[Excerpt provided]:
Your Fratoscope: January 29, 2017
on January 29, 2017 at 12:01 amIf your birthday is this week: Your birthday gifts will be mostly VHS copies of movies you don’t like that people found in the trash.
Aries: This week, Matthew McConaughey stops by and eats all your pretzels.
Taurus: Your Pokemon Go pokemon will begin demanding benefits.
Gemini: Donald Trump will arrest your falafel and deport it to the Middle East.
Lemini: You’ll finally realize that you can’t play video games all day, when there’s tons of heroin left to shoot.
Cancer: The stars say, the government is putting secret message in the labeling of snack foods, but the stars have also been up for three days doing meth.
Leo: Good news, the neighbor’s dog isn’t pooping on your lawn, it’s some homeless guy.
Virgo: The ghost of DeForest Kelly reminds you he’s a ghost, not a doctor.
Libra: You have a gambling problem. None of the children that play blackjack with you, have much money.
Scorpio: You will sext so hard, it’ll void the warranty of your iPhone and your dildo.
Sagittarius: You’ll become sexually aroused by a velvet clown painting.
Capricorn: You’ll mistake vanilla extract for your eye drops and smell and see cookies all week.
Aquarius: Someone filters all the pulp out of your extra pulpy orange juice.
Pisces: You’ll spend another relaxing Sunday with your inner demons playing poker.

[Goal of the exercise]: Decide whether each statement agrees with the horoscope, answering yes or no and quoting the words from it that settle the matter: (a) Taurus is told that its Pokemon Go pokemon will start demanding benefits. (b) Capricorn is told it will mistake vanilla extract for mouthwash. (c) Pisces is told it will spend a relaxing Sunday playing poker with its inner demons. The rows below have no connection to the horoscope.

[Stored data]
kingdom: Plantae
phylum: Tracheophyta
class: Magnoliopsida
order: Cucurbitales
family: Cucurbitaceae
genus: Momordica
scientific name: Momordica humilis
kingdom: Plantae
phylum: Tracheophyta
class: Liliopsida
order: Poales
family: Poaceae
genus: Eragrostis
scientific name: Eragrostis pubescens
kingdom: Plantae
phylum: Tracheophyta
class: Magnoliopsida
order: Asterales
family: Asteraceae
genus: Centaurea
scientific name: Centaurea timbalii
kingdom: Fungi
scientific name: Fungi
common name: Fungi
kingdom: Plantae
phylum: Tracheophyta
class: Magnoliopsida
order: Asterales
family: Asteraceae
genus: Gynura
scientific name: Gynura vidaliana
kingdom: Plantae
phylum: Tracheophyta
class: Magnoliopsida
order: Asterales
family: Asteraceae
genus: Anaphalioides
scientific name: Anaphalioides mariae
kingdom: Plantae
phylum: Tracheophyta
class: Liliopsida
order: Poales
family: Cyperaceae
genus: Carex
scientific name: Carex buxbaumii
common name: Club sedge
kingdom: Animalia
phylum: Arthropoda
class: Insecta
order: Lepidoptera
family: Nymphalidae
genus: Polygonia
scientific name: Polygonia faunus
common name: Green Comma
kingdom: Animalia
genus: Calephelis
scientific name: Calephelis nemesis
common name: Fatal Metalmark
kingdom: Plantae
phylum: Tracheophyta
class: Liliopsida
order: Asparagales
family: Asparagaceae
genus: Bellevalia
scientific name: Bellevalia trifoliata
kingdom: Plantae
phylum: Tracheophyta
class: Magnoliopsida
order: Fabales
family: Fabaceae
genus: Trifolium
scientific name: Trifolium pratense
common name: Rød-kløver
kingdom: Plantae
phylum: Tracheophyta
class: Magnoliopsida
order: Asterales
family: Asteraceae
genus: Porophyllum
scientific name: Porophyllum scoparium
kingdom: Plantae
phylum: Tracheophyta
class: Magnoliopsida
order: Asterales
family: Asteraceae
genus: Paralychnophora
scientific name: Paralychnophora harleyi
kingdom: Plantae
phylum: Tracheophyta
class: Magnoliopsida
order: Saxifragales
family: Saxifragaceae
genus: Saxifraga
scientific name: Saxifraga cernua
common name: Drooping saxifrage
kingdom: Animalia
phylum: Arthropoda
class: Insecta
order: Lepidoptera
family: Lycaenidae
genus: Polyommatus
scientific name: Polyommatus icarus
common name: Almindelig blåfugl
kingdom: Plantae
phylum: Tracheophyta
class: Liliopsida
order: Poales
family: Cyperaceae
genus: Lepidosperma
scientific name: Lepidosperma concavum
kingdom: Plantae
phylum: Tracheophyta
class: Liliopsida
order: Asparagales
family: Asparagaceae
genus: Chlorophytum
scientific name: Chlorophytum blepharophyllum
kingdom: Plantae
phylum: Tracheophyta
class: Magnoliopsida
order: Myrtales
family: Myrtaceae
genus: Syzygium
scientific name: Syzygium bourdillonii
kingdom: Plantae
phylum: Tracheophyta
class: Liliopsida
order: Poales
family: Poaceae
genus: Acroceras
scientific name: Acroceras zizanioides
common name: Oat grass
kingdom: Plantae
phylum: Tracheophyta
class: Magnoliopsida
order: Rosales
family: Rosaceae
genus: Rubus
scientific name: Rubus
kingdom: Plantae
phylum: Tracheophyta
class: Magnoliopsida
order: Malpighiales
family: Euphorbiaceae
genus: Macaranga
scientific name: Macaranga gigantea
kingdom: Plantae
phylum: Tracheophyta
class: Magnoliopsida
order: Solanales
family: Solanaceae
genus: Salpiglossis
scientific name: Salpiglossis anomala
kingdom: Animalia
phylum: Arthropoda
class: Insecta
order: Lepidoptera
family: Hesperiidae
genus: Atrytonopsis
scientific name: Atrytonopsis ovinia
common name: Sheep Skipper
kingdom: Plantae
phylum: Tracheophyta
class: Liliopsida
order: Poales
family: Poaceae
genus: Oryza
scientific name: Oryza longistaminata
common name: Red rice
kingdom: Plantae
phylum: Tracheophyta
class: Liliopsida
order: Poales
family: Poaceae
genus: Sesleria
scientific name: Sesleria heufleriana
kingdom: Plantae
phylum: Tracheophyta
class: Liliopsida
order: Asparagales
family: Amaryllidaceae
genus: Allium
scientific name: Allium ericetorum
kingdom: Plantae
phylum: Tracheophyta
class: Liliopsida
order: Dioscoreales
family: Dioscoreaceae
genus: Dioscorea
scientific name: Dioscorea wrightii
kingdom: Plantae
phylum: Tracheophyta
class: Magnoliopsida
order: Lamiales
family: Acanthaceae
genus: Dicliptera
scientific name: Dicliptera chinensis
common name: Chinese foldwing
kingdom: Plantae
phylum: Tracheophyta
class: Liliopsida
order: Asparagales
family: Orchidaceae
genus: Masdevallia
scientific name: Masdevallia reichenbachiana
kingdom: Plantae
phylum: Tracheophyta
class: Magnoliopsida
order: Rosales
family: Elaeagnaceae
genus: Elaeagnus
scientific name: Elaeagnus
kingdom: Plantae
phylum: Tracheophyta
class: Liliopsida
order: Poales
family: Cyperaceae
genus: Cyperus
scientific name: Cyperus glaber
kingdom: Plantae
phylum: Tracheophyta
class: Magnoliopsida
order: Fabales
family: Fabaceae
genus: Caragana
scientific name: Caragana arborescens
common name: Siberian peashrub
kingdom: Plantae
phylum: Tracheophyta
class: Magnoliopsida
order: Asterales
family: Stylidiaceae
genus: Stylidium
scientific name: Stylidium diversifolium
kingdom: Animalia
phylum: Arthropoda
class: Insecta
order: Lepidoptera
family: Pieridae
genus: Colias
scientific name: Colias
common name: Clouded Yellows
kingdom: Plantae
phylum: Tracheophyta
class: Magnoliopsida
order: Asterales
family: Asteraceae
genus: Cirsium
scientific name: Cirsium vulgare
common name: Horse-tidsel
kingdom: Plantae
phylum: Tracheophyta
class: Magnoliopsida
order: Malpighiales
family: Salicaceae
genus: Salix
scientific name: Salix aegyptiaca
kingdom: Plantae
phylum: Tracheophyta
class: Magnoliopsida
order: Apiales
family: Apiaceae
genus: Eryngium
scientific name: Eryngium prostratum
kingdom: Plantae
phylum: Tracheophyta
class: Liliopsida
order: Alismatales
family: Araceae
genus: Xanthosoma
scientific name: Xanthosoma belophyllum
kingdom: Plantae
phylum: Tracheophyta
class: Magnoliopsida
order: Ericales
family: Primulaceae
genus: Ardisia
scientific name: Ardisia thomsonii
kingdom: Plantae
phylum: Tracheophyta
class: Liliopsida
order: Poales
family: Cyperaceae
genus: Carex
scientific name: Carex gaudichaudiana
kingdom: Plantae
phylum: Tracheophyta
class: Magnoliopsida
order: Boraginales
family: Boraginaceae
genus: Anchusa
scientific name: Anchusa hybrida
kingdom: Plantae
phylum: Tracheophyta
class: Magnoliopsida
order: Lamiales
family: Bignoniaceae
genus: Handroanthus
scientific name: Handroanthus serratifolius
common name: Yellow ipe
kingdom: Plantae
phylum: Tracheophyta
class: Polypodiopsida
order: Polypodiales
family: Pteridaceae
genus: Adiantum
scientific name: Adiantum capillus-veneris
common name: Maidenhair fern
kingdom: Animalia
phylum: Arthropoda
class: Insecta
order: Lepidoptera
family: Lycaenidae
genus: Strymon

[Output of the exercise]:
(a) Yes: "Your Pokemon Go pokemon will begin demanding benefits."
(b) No: "You’ll mistake vanilla extract for your eye drops"
(c) Yes: "You’ll spend another relaxing Sunday with your inner demons playing poker."